The European Central Bank (ECB) confirmed on Thursday that its Banks’ Integrated Reporting Dictionary (BIRD) website has been compromised by attackers and taken down until the situation is brought under control.
The compromise may have resulted in the attackers harvesting the email addresses, names and position titles of 481 subscribers to the BIRD newsletter, but not their passwords.
About the breach
The European Central Bank is responsible for the management of the euro and conducts monetary policy of the Eurozone.
The BIRD website, set up to provide the banking industry with details on how to produce statistical and supervisory reports, is hosted by an external provider and is physically separate from any other external and internal ECB systems, the Bank explained.
“The breach succeeded in injecting malware onto the external server to aid phishing activities. The external BIRD website has been closed down until further notice.
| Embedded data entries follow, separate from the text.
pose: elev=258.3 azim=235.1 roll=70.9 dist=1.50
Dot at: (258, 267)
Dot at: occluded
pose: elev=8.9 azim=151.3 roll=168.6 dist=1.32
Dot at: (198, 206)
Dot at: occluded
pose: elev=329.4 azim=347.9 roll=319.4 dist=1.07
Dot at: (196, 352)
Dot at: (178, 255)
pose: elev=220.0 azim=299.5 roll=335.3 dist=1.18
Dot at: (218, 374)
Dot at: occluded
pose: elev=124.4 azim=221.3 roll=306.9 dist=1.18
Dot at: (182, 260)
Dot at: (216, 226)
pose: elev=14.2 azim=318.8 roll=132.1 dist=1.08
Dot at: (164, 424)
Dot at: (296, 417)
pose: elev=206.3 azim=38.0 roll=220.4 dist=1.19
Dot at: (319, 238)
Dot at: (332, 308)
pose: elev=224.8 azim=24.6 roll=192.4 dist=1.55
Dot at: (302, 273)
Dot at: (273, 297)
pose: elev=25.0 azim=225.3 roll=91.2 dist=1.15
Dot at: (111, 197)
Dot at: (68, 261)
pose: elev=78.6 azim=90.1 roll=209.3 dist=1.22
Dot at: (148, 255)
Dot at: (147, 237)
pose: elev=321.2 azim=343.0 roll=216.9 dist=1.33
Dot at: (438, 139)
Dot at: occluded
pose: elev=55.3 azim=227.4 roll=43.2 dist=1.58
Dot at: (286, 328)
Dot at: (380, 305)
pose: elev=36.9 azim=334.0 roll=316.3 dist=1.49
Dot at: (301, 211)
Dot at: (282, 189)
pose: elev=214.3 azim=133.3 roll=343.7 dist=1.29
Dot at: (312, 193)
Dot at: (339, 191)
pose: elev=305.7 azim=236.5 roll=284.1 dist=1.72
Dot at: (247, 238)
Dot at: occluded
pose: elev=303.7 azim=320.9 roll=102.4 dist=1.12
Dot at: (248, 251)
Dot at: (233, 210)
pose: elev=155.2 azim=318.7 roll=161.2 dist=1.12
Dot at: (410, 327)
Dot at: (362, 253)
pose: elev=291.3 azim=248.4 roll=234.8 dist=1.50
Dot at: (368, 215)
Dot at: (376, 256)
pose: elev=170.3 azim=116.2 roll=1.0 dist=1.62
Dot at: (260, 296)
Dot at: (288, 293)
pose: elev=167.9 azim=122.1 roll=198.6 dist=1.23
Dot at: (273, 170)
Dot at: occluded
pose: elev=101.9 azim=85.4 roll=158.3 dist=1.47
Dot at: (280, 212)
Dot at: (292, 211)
Neither ECB internal systems nor market-sensitive data were affected.”
The ECB says that the breach came to light during regular maintenance work but, according to Reuters, it dates back to December 2018. Were it not for the maintenance work, who knows how much longer the compromise would have remained unnoticed.
The ECB has informed the European Data Protection Supervisor about the breach and has notified the individuals whose information was compromised.
While the information is not that sensitive and can surely be easily collected from various organizations’ websites, a list such as this one is a perfect ready-made asset for spear-phishing attempts.
In fact, the 2014 breach of one of ECB’s databases serving its public website resulted in the theft of similar information. The ostensible goal of those attackers was to hold the stolen data ransom.